Rabu, 28 Januari 2015

KEDUDUKAN KHUSYUK DI DALAM SHALAT

Oleh: Ransi Mardi al indragiri

Khusyuk memiliki kedudukan yang sangat penting dalam shalat. Di dalam Al Qur’an surat Al Mu’minum ayat ke-1 dan 2 Allah ta’alaa berfirman,
قد أفلح المؤمنون0الذين هم في صلاتهم خاشعون0
Artinya: “Sungguh beruntung orang mukmin. Orang (mukmin) yang yang dalam shalatnya penuh dengan kekhusyukan.

• Yang Perlu Dikerjakan: Ketik ulang seluruh teks tentang kedudukan khusyuk dalam shalat di atas tanpa mengubah satu huruf pun. Materi setelah ini tidak diperlukan.

• Materi yang Diberikan:
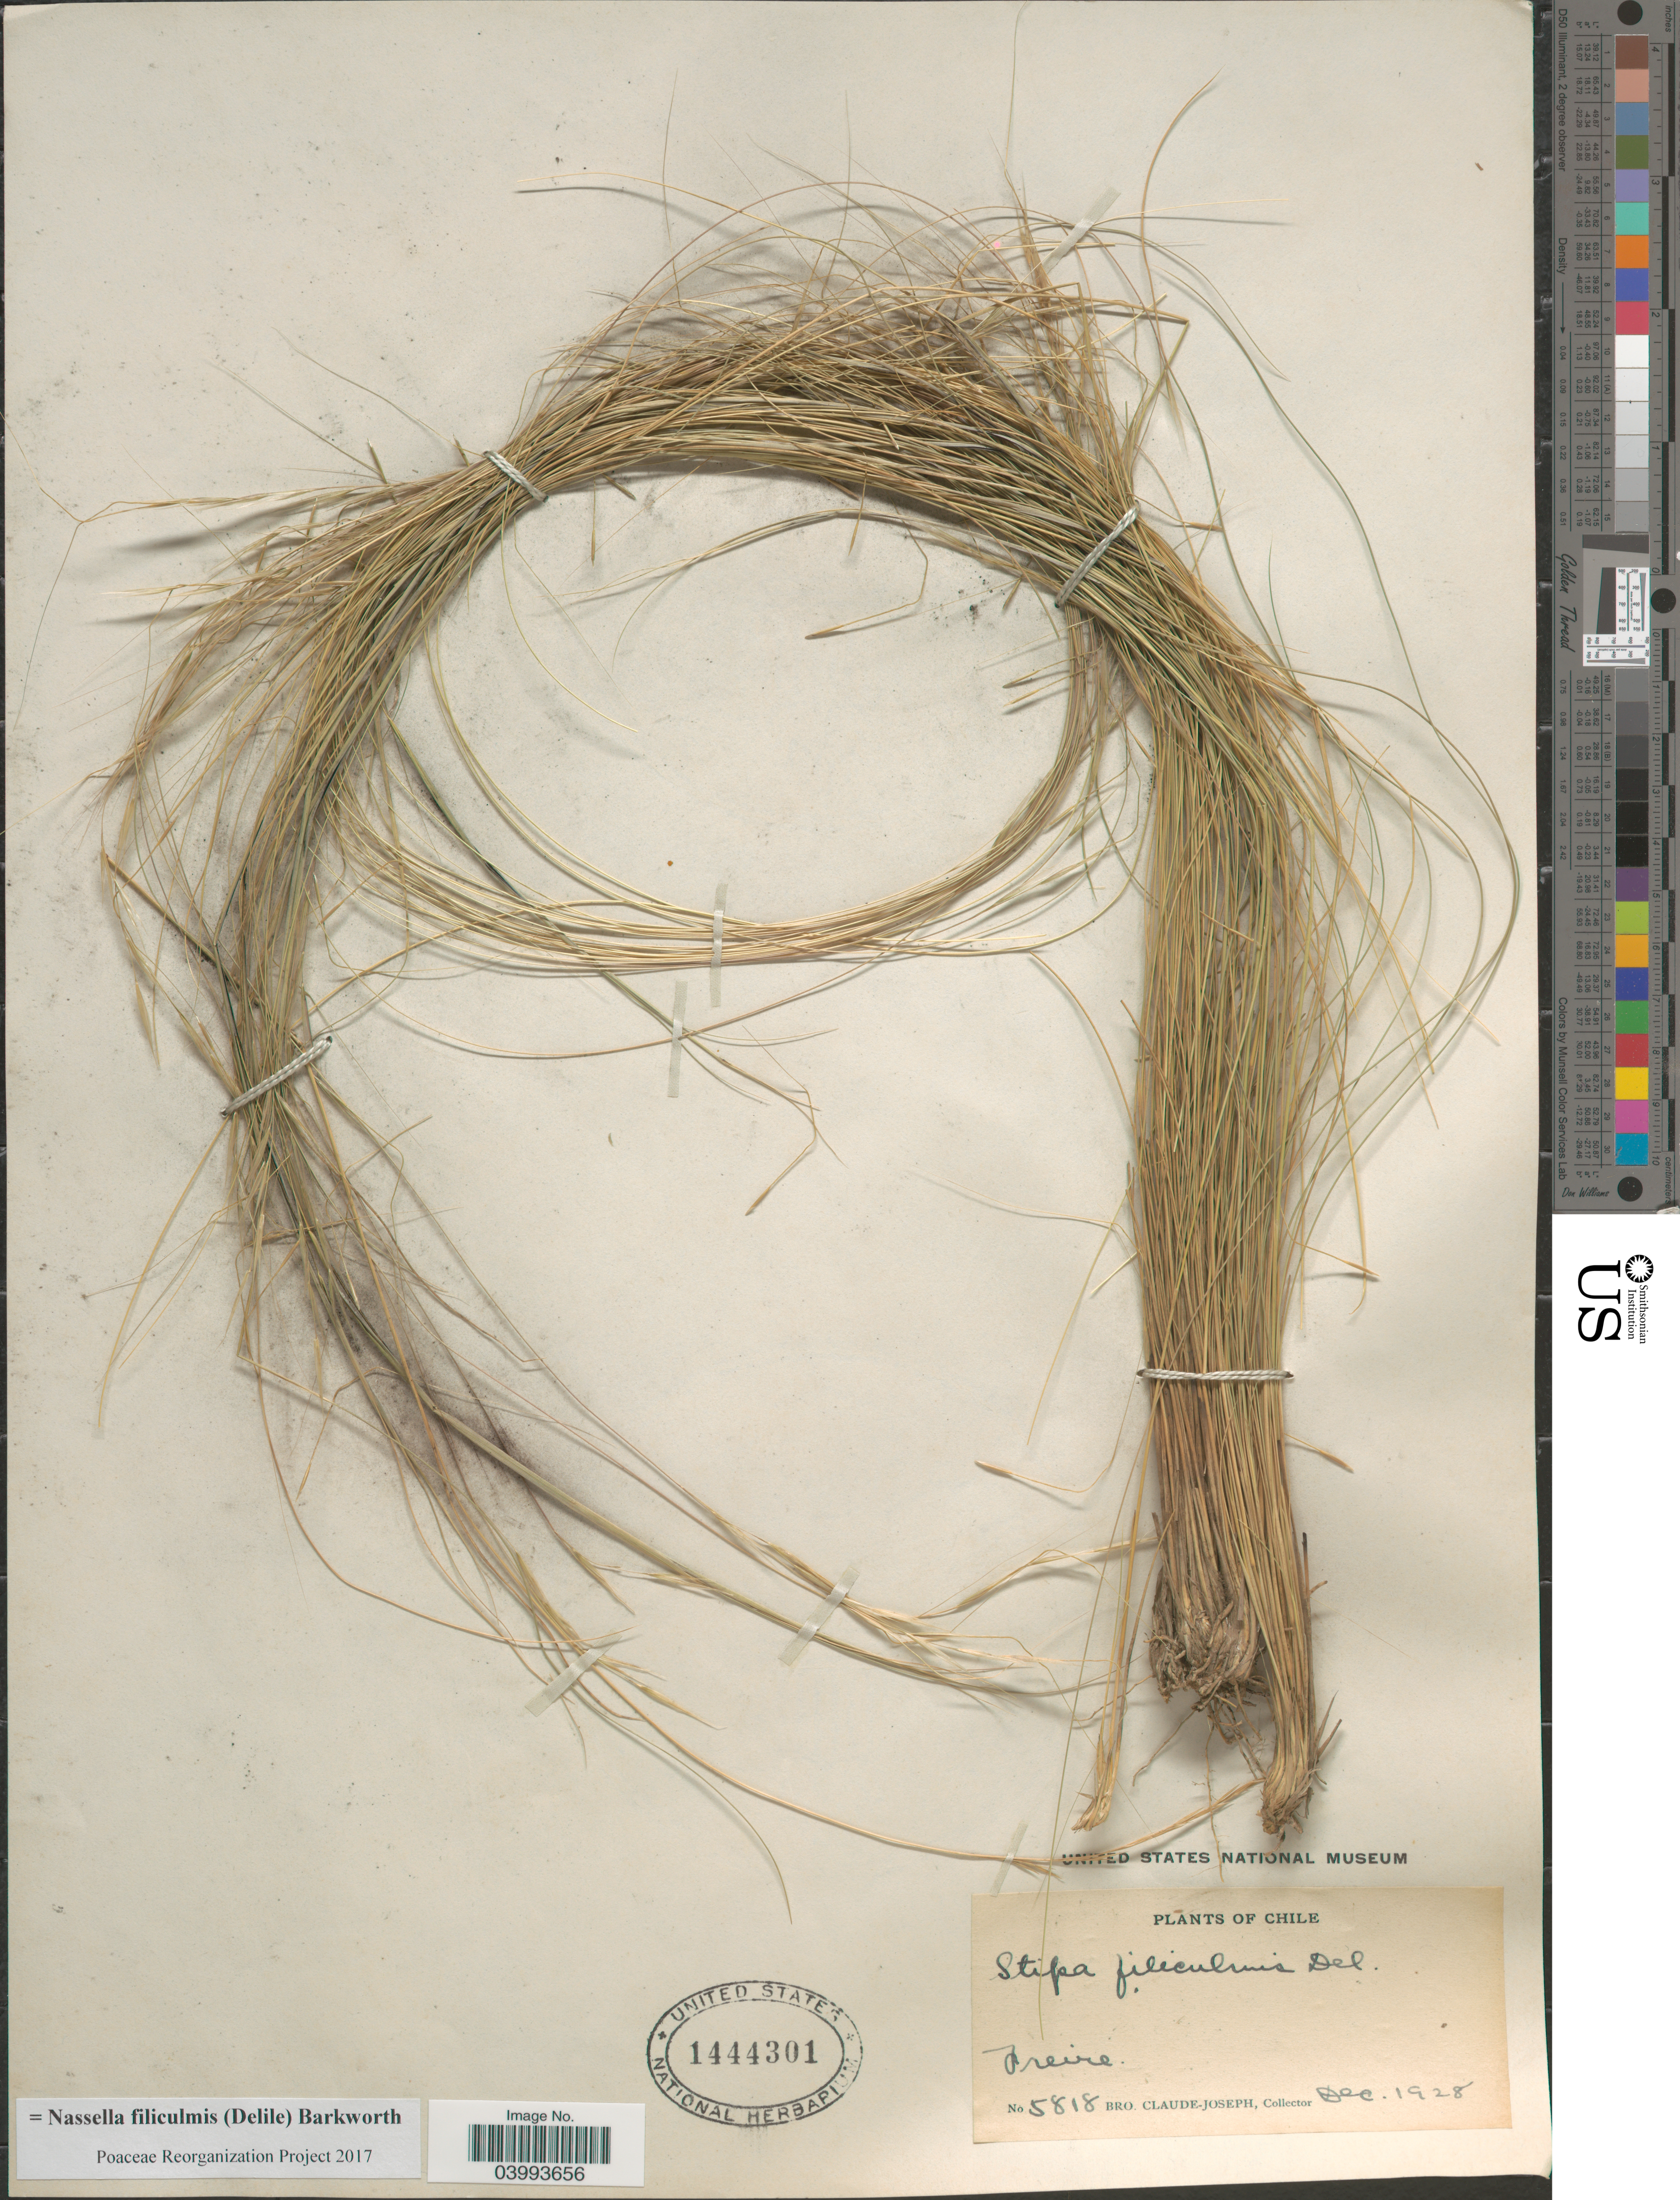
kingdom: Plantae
* * *
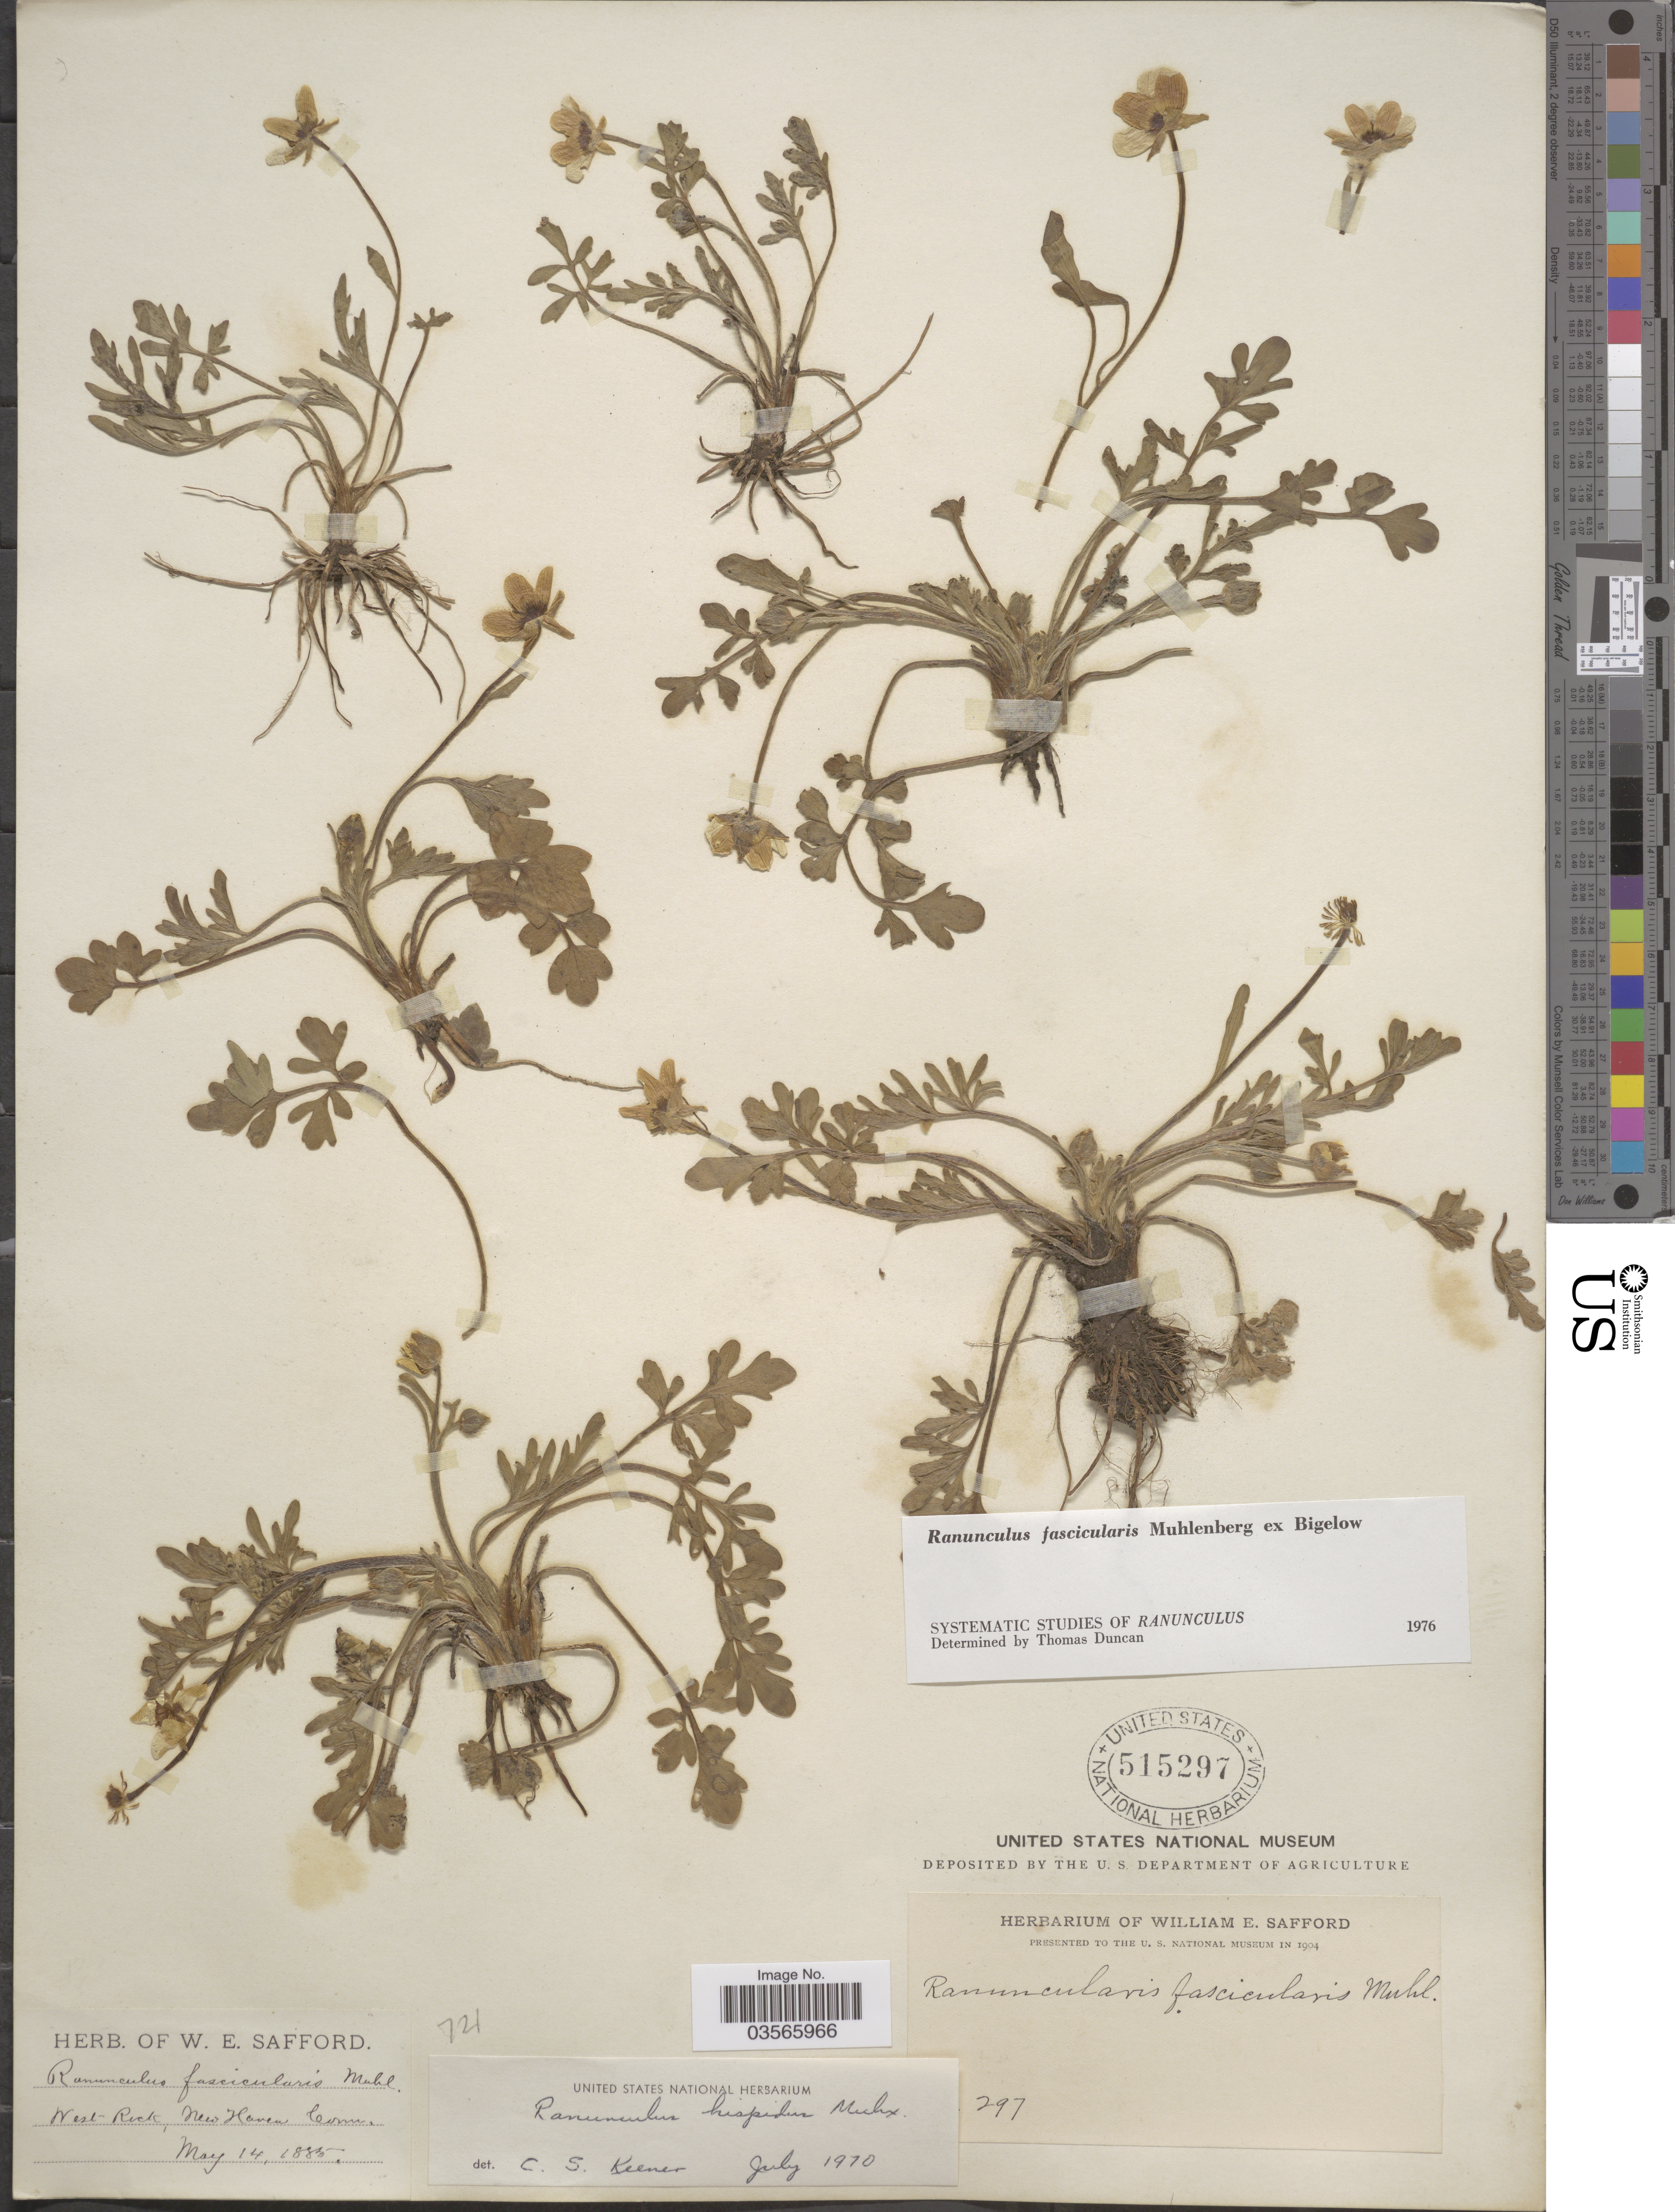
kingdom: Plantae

• Jawaban Tugas:
Rabu, 28 Januari 2015

KEDUDUKAN KHUSYUK DI DALAM SHALAT

Oleh: Ransi Mardi al indragiri

Khusyuk memiliki kedudukan yang sangat penting dalam shalat. Di dalam Al Qur’an surat Al Mu’minum ayat ke-1 dan 2 Allah ta’alaa berfirman,
قد أفلح المؤمنون0الذين هم في صلاتهم خاشعون0
Artinya: “Sungguh beruntung orang mukmin. Orang (mukmin) yang yang dalam shalatnya penuh dengan kekhusyukan.